▶ Assigned task: Collect every line in the records below that contains the word "Table".
(Extracted records)
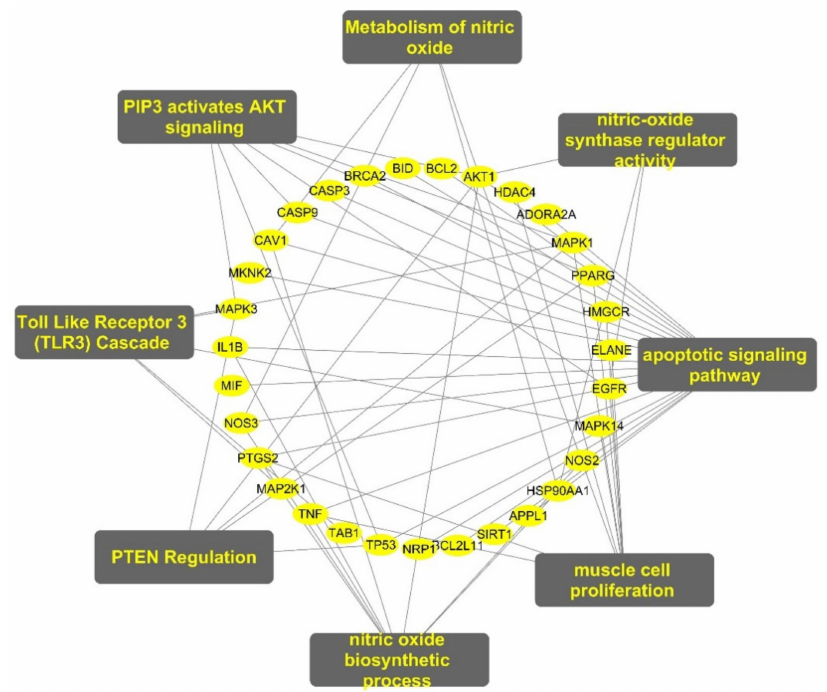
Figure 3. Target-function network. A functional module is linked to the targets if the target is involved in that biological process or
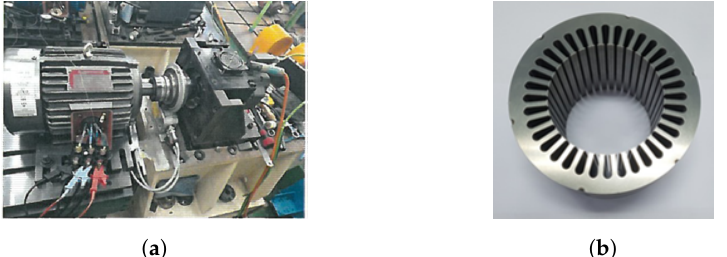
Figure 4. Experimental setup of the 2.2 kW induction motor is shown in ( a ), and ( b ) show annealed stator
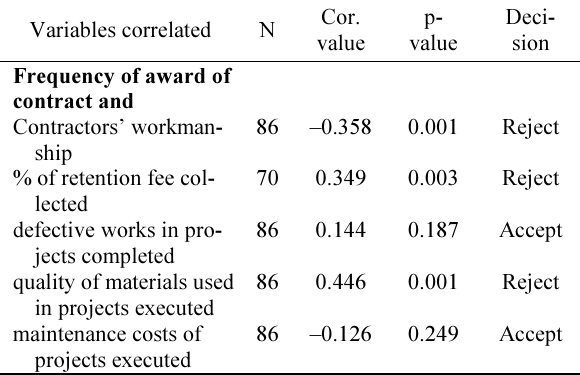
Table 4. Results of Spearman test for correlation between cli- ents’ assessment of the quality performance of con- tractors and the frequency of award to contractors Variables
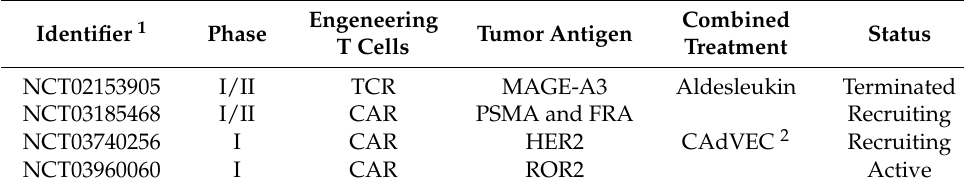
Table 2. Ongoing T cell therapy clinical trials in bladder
(End Extracted records)
(Extracted records)
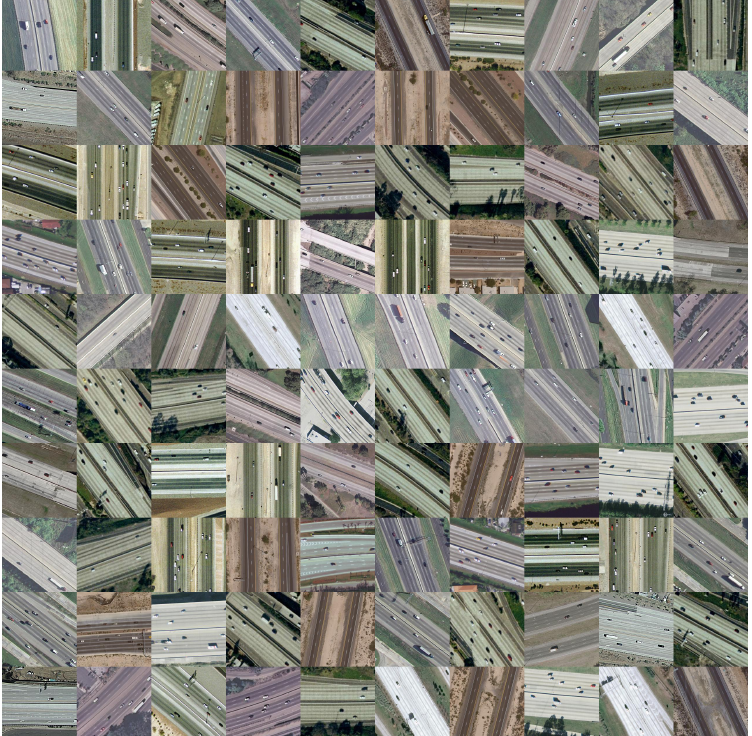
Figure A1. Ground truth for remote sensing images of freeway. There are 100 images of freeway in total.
(End Extracted records)
▶ Solution to the problem:
Table 4. Results of Spearman test for correlation between cli- ents’ assessment of the quality performance of con- tractors and the frequency of award to contractors Variables
Table 2. Ongoing T cell therapy clinical trials in bladder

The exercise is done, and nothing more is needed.